I've ran the engine and timed the ignition and it kept pressure the whole time. Left it off for about an hour and it won't build pressure again
So the oil pump is able to draw oil from the sump to prime itself, but only when the banjo bolt is removed. Presumably it isn't capable of drawing oil against any sort of resistance from the oil filter and bearings.
On the basis the o ring is correctly in place, I'd wonder about the pump. Was it a new pump? new gasket? and where from if it was?
I put a small amount of gasket paste on the o-ring so it stayed in place when I fitted it the engine to the gearbox, so, think it should have been sat correctly.
The pump was a new pump from minispares and gasket was a Klinger gasket.

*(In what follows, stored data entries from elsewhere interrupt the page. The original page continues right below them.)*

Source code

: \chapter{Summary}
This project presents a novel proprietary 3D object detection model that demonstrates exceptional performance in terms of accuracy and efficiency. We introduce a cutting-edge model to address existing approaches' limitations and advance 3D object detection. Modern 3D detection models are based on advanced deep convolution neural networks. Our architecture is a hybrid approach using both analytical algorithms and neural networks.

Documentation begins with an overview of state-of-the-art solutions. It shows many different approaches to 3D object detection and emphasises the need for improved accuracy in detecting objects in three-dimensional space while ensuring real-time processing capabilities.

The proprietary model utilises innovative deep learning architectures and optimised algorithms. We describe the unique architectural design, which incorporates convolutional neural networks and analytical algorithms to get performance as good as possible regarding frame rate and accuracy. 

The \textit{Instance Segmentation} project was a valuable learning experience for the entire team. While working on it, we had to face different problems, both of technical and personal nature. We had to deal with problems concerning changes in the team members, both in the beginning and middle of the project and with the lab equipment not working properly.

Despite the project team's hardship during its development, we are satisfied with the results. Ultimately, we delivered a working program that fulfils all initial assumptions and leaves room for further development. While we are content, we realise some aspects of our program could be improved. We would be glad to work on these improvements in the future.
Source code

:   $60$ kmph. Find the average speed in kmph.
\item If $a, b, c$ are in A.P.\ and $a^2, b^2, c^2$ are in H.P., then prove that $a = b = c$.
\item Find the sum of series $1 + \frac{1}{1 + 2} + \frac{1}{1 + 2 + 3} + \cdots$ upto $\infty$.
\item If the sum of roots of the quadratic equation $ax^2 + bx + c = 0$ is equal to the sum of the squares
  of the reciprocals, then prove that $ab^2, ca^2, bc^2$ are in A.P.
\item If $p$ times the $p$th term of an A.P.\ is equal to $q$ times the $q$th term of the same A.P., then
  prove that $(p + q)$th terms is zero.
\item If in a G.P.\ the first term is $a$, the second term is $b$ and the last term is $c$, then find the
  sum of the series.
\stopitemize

I'm going to attempt to replace the o-ring again the gasket on the pump. Is there anything else worth replacing that could cause it whilst I've got it all split?
#8
Posted 29 March 2024 - 08:52 PM
Check the oil pick up pipe for damage or perforation.
#9
Posted 29 March 2024 - 09:59 PM
However, if that's not the problem then suspect the pump. I recently rebuilt a 1275 engine and used a new pump which had been on the shelf in my workshop for a couple of years. First I got some pressure, but then on next starting it, the pressure would not build up. Checked the relief valve, but that was OK. Bought and fitted a new Metro Turbo pump and immediately got 65 psi on the starter motor with plugs out and 85 psi on start up. Threw the duff pump in the bin.
#10
Posted 30 March 2024 - 08:31 AM
Check the oil pump mounting bolts aren't too long, causing them to bottom out and preventing the gasket from sealing properly. Also check that the oil pick up pipe mounting face is smooth and flat so it is able to seal to the gearbox gasket correctly.

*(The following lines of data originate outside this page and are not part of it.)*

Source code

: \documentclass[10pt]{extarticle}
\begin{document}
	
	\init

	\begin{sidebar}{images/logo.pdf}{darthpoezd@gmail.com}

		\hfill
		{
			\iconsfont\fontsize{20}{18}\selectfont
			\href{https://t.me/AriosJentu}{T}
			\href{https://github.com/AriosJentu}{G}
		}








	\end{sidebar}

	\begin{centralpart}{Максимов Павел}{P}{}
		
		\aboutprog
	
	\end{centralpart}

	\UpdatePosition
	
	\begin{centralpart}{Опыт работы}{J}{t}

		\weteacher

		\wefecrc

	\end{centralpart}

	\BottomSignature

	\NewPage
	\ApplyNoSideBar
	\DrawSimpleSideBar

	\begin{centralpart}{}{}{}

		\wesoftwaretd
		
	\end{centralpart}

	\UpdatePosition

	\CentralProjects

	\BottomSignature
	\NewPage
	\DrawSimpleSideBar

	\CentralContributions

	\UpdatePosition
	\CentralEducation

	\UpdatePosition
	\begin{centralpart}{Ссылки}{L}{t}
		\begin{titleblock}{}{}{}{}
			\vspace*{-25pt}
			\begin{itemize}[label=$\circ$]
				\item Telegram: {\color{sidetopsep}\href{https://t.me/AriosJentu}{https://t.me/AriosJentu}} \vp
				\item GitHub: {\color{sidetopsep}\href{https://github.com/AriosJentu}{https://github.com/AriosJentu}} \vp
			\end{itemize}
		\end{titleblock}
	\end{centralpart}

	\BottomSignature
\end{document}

Check the oil pick up pipe for damage or perforation.
This, plus check the end of the oil pump drive flange isn't bottoming out in the end of the camshaft slot (assuming a slot drive pump.) and preventing the pump seating. Yes it can happen. I had to take a small amount off the end of the drive flange on a new pump for the last engine I did because it was slightly too long. I can't recall where I was warned of the possible problem, might have been in the new cam instructions.
Edited by Lplus, 30 March 2024 - 08:33 AM.
#11
Posted 30 March 2024 - 05:20 PM
The o-ring is in between the gearbox and the engine. However, the o-ring sits on the gasket not the metal face, is this correct? In my head it should be sat on the metal and not the gasket. The o-ring protrudes by about 12 to 15 thou of an inch without the gasket present. With the gasket sat on top it protrudes about 6thou of an inch.

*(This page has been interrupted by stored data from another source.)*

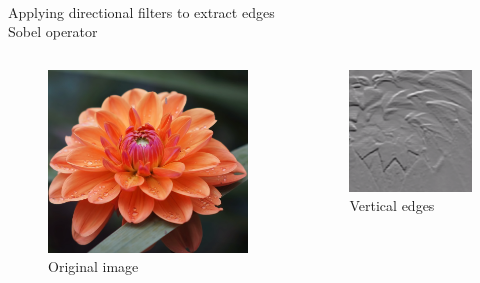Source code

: \documentclass[accentcolor=tud4b,colorbacktitle,inverttitle,landscape,german,presentation,t]{tudbeamer}
\begin{document}
\begin{frame}{\\Applying directional filters to extract edges\\ \small{Sobel operator}}

\begin{columns}
\vspace{-1cm}
\begin{figure}
\includegraphics[scale=.385]{Sobel_1}
\caption{Original image \cite{youtube} }
\end{figure}



\vspace{-1cm}
\begin{figure}
\includegraphics[scale=.58]{Sobel_4_y}
\caption{Vertical edges \cite{youtube} }
\end{figure}

\vspace{-1cm}


\end{columns}
\end{frame}
\end{document}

Does anyone know how thick the o-ring should be?
There's no up and down play in the oil pump, and when I removed it, it sat flush against the face of the engine without the gasket present. It was well attached to the gasket and needed a few taps with a rubber mallet to move it
Attached Files
#12
Posted 31 March 2024 - 09:50 AM
I'm thinking duff pump!
As in it's able to work when it has some nice viscous oil oil to pump, but when left to drain and air to enter isn't capable of expelling/pumping out the air.
P.S. MiniSpares will tell you everything it does / makes / sources is the very best quality, but that doesn't make it true....
Edited by Beezle, 31 March 2024 - 09:53 AM.
#13
Posted 31 March 2024 - 10:13 AM
#14
Posted 31 March 2024 - 08:09 PM
It won't be the O-ring.
If it's not the pressure relief valve it will almost certainly be the pump. Fit a new Metro-Turbo pump and your problem will almost certainly be solved.
#15
Posted 01 April 2024 - 07:53 AM
When you’re looking for oil pressure each time - is this by turning over on the starter or with the engine running?
If with the starter how long are you trying for - it will take some time even if you previously had pressure.